• The problem
Report how many lines of the following entries include the string "dashed"; respond with the number alone.

• Material for this task
· · · · · · ·

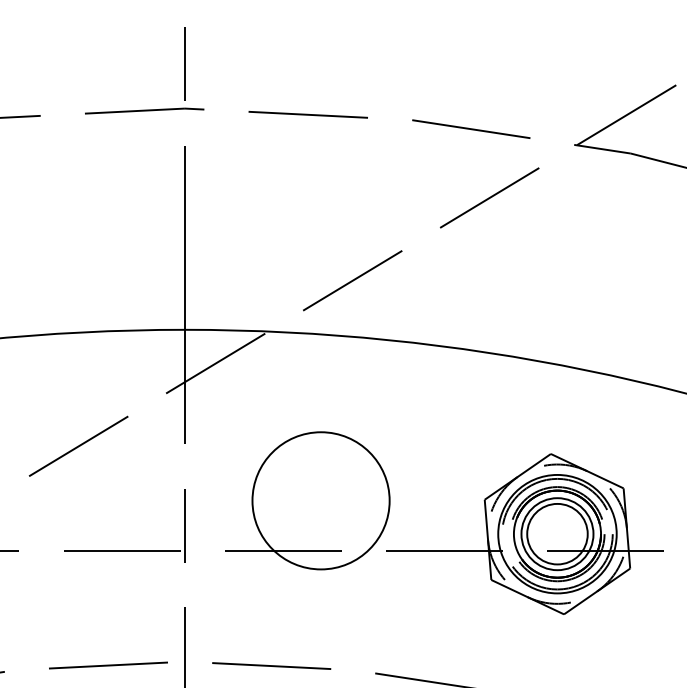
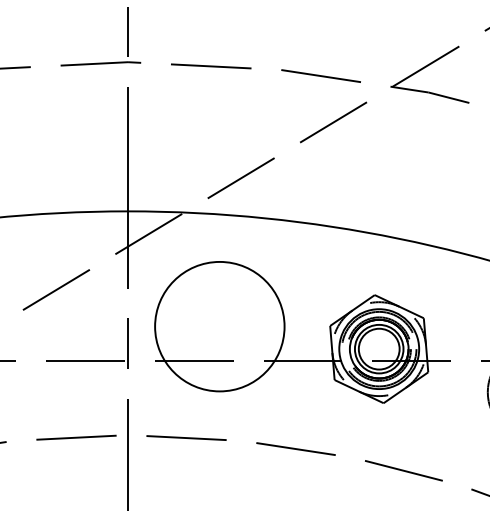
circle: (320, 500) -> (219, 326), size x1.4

· · · · · · ·

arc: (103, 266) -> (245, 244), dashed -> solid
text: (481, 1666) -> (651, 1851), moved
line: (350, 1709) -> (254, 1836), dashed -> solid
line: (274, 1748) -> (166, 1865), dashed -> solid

· · · · · · ·

• Result of this exercise
3